The Premiership was the beginning of the end of football being any kind of level playing field.
A relatively small club like Burnley in the 60s could compete in the old Divisions one, they were owned by Bob Lord a local Butcher.. what are their chances to truly compete these days.
Man City lost £120m last year, this week they had players worth £300m on the bench.
Here we are once again in the PL, we already know the season will not have anywhere the excitement we have seen in our last two promotions. Like this season we will be looking over our shoulder, this season watching who might catch us, the coming season counting how many are below us.
In the first year of the PL we managed to finish the season in third place, since then the playing field has progressively got more and more uneven.
The totally ridiculous amount of money paid in wages, transfer fees, agents fees and the cheating, and so on has killed the game that us older fans loved.
However I still love football itself, but not what it has become..
UEFA just need to ban all ESL teams from European competition for 2 seasons, loss of income and exposure would be damaging.
I think Man Utd have been in decline anyway as a brand.
Certainly I like the ethos of ‘We’re Norwich City we’ll do what we want’
One from the heart, and I empathise with most of it, The truth is that we, the fans, don’t own Norwich City however deep our emotional attachment to it and the length of our support and we are lucky(?) that we, as a club have had our recent successes by ‘doing it the right way’ – self-financing model etc. When, as seems likely we struggle again in the EPL some of our supporters will be saying ‘Farke out’, ‘new model needed with outside investment’ and so on. We have I think, been very fortunate in our appointments – Webber and Farke and I hope that we can follow them up with wise appointments.

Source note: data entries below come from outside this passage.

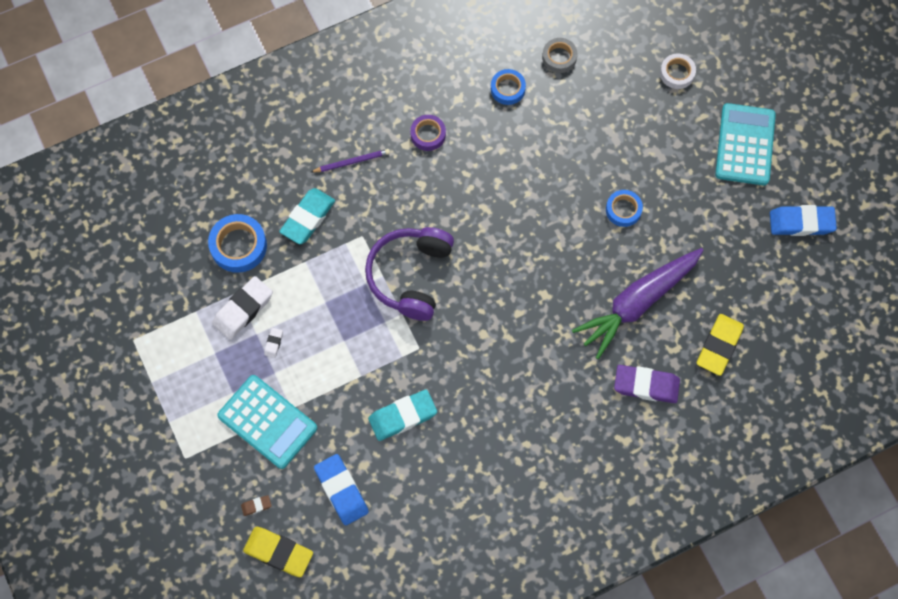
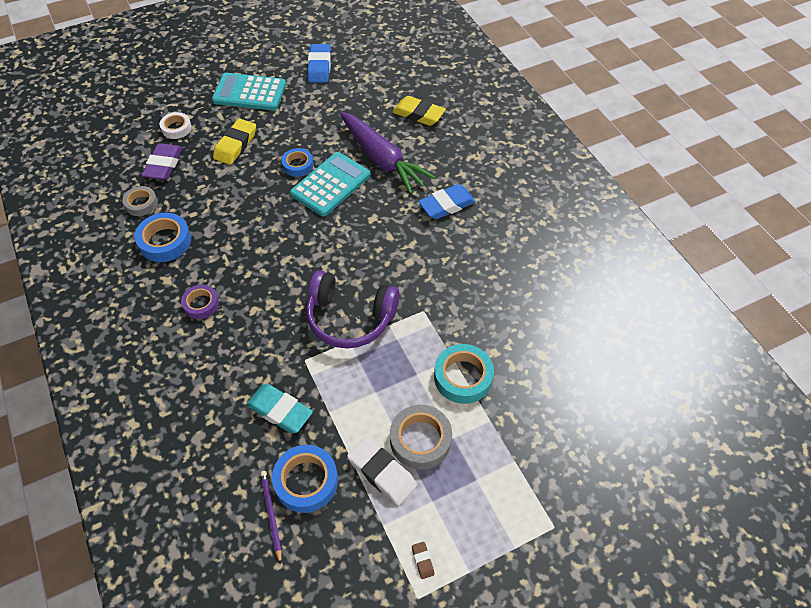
camera: 90 degrees left, 15 degrees down
turquoise calculator [217,375,317,469] -> turquoise calculator moved to [290,152,371,216]
brown eraser [241,495,272,516] -> brown eraser moved to [412,542,434,579]
yellow eraser [243,527,313,577] -> yellow eraser moved to [213,119,256,165]
white eraser [264,328,283,358] -> grey tape [390,405,452,469]
purple pencil [311,149,390,172] -> purple pencil moved to [260,471,282,564]
blue eraser [314,454,369,525] -> blue eraser moved to [418,184,476,219]
turquoise eraser [368,390,437,441] -> none
blue tape [491,69,526,105] -> blue tape [135,213,191,262], size x1.56
purple eraser [614,365,680,403] -> purple eraser moved to [142,143,183,180]
none -> turquoise tape [434,344,494,404]

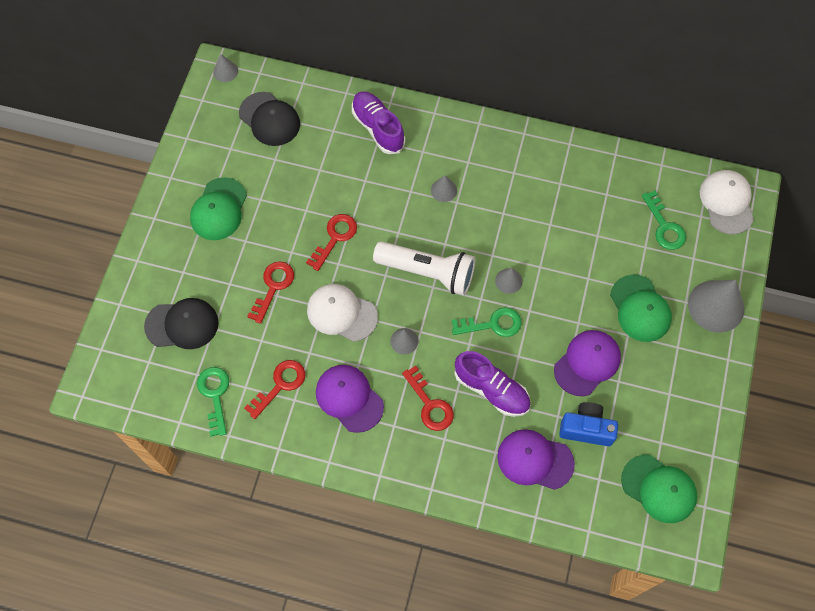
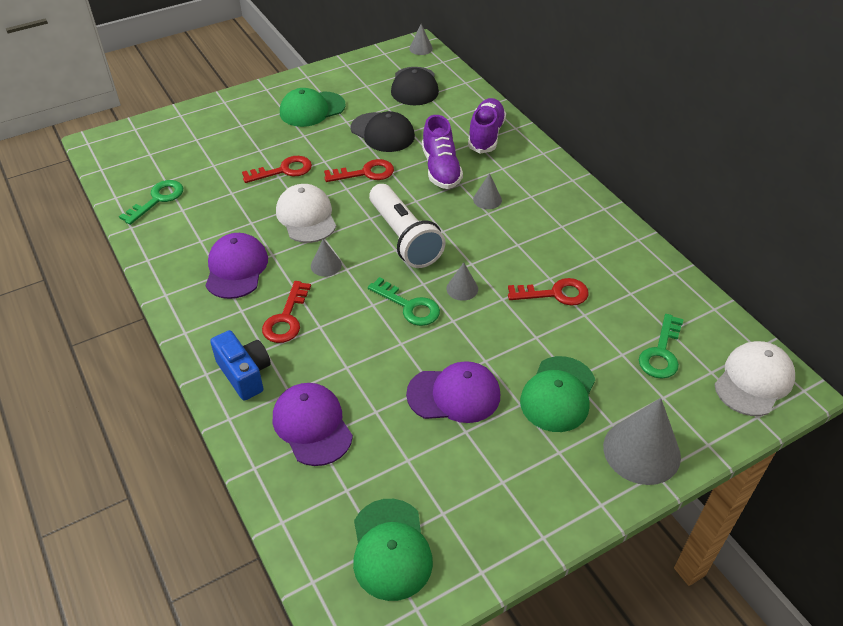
camera: 45 degrees right, 20 degrees down
black cap [144,298,219,349] -> black cap moved to [350,111,415,152]
red key [244,360,305,419] -> red key moved to [508,278,589,306]
purple shoe [454,351,531,417] -> purple shoe moved to [422,115,463,189]
blue camera [559,402,618,446] -> blue camera moved to [210,330,271,401]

I don’t know what the answer is. Many people refer to the German model of 50 + 1 of ownership but do the fans really have a say in those clubs? With Bayern Munich Addidas and Audi hold a significant amount of shares. Barcelona is owned by its fans or membership but this hasn’t stopped them getting into almost catastrophic debt and still, apparently being a part of the European super League (along with Madrid).
Good to see Man Utd fans protesting – but the violence and invasion of the ground were not justified. It will be interesting to see if they are docked points for this (imagine the outrage if it was Millwall).
An ESL may still come about (it has probably been kicked into touch for 2 or 3 years). Meanwhile in 2024 the UEFA Champions League format has changed, guaranteeing 10 games minimum to all competitors with some automatic places from these mini leagues in the knock out stage and just in case one or two big clubs slip up a number of 2 legged playoffs to get to that stage. For most fans it’s all meaningless.
If there is another attempt to form a European Super League my view is good riddance to the clubs that want to join it. Ban them from the EPL and Football League and I’d be very wary about allowing them to compete for the FA Cup.
I wouldn’t trust the Tory party re reforming Football either with news coming out that Ed Woodward (recently resigned CEO of Man Utd) apparently consulted Johnson/Johnson’s staff before the ESL announcement: https://thepeoplesperson.com/2021/04/26/ed-woodward-and-boris-johnson-what-really-happened-in-european-super-league-meeting-224017/
and of course we know that Johnson condemned it, probably after quickly seeing which way the wind was blowing – typical of that lazy incompetent without principles.